Quarta-feira, 11 de Novembro de 2009
Ando farto de pintar paredes com palavras vazias de cheias intenções
Ando a arrastar tintas e baldes e frustrações
Com frases feitas de quem nunca viveu o nosso tempo
Escritas ao nível da rua onde tu passas sem nunca me leres
Para além dos símbolos que, unidos, têm um sentido
Que só eu conheço e nós um dia conhecemos
Já ando farto de fugir à polícia e de, entre soluços,
Justificar a um rural gendarme
Que a vida só existe quando te escrevo na rua
Palavras vazias que tu nunca lês
Quarta-feira, 20 de Maio de 2009
further down the road, I saw an humble man or at least so it seemed
I knew he was humble because he had no smile and he had barefeet
the snakes around him laughed at me when I walked by
and sneered on his loneliness (or at least so it seemed)
but the man was not alone and little did I know
that the snakes were his pets and that this man it was me
Segunda-feira, 6 de Outubro de 2008
As três souberam alimentar-me e tratar de mim. Uma vez estive doente. Tremeram-me as pernas quando me levantei da cama e só me lembro de ver o chão de madeira a vir contra mim a toda a velocidade. Acordei não sei quanto tempo depois, mas já devia ser noite. A hárpia já não tinha a farda de dia, mas a farda de noite, que era assim como que num tecido grosso mas era branco e estava com a cara de sempre, sem expressão. A minha cabeça doía-me imenso e tinha como que um cilindro de músculos e carne entre o nariz e o olho direito. Ela trazia um pano molhado na mão e quando se debruçou senti-lhe a teta no meu peito. Acho que foi a primeira erecção que tive e ela reparou e quase que juro que a vi esboçar um sorriso cúmplice. A partir desse acidente, de cada vez que que o corpo me obriga a espirrar, tenho dores no nariz. Mesmo assim não me consigo esquecer das suas tetas. Fantásticas hárpias que cuidavam de mim. Nunca me faltou nada.
Domingo, 5 de Outubro de 2008
Acorda, porra! – desde a linguagem até à personagem, tudo era intenso no acordar. O grito, a cara da velha logo pela manhã. Esta era a pior, não lhe sabia o nome nem quis saber. Elas não se tratavam pelo nome, só as ouvia grasnar ordens umas para as outras. O curioso é que nunca se vi nada que se parecesse com uma marcação de território ou de poder entre elas, nem a mínima fricção ou sequer uma frustração por aceder à ordem pois era tudo uma questão de prioridade. Nada. Se a velha dizia a outra fazia, bastava ter dito primeiro. Eu acordava e comia a massapapa que comia todos os dias, enquanto a velha trazia agua para eu tomar banho na tina de latão. A temperatura era sempre a mesma, nem muito quente nem muito fria. Eu gostava dos banhos. Depois vestia os calções e a camisa e calçava os sapatos da semana. Eu só sabia que era domingo, porque ao domingo mudavam-me os sapatos e vestiam-me uma jaqueta por cima da camisa. Mas nunca me levaram a lado nenhum.

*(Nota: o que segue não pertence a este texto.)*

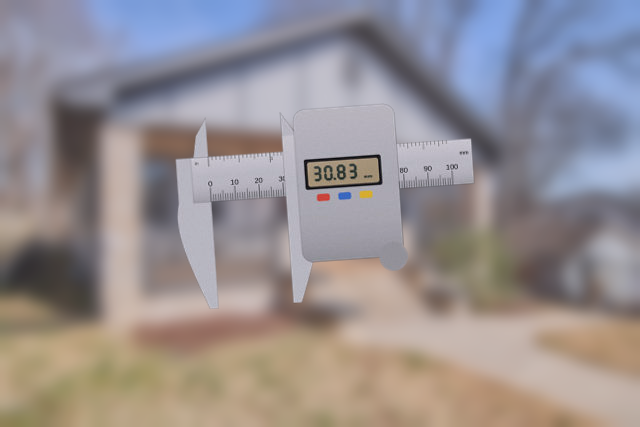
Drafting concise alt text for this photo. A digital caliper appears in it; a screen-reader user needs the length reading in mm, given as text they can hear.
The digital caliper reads 30.83 mm
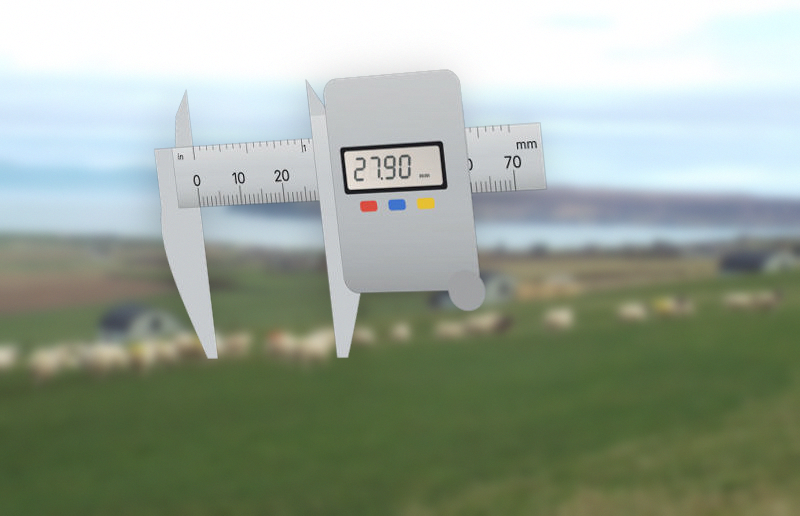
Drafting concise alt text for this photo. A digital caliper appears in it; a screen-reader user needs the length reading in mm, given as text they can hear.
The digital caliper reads 27.90 mm
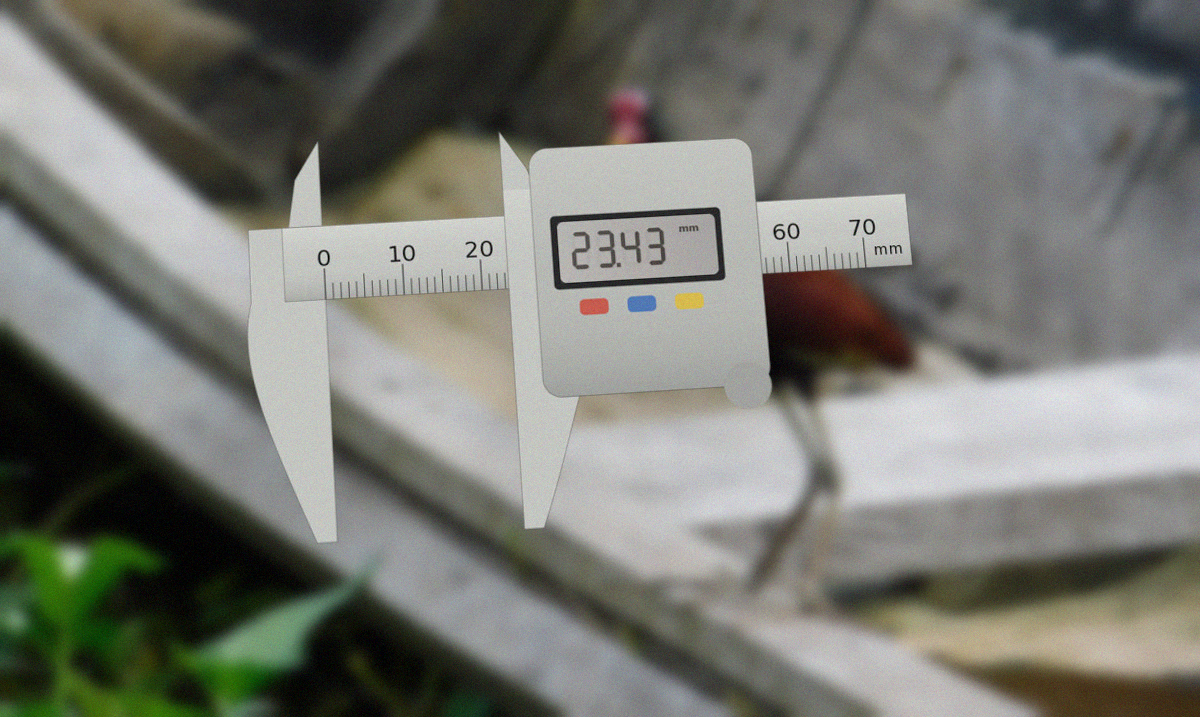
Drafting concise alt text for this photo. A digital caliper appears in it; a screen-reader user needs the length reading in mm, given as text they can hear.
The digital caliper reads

Terça-feira, 30 de Setembro de 2008
- Mexe-te, raio do puto! - diziam-lhe. É deixá-lo, que ele tem tempo para penar - diziam as alegres cassandras. E ele continuava quieto, ocasionalmente deambulava pela sala, como que se observasse um quadro pendurado na parede ou uma janela que permitisse ver, nem que fosse através de um pequeno orifício, o que estava lá fora. Percorria a sala, à volta da mesa onde as hárpias jogavam às cartas. O que elas não sabiam era que ele estava a ouvir música. Primeiro as madeiras, saltitantes como os pássaros madrugadores, seguidas num instante pela entrada em peso das cordas, dos metais, da percussão... E toda aquela parafernália sónica, que existia só na sua cabeça, começava a encontrar uma organização lógica, em que entravam guitarras, teclas, e no auge da introdução, pico das emoções, os músicos começam a suar, principalmente os vionistas, tinha-lhes arranjado uma secção tramada, com sequencias de acordes, em que todos os instrumentos soariam com a precisão e a alma de um primeiro solista conceituado. Acordou com a pesada garra da suína que hoje o levava ao quarto para deitar - "xixi cama" - Pianissimo.
Trouxe comigo o cheiro do álcool, entranhado na farda da vaca mas foi tudo o que consegui trazer.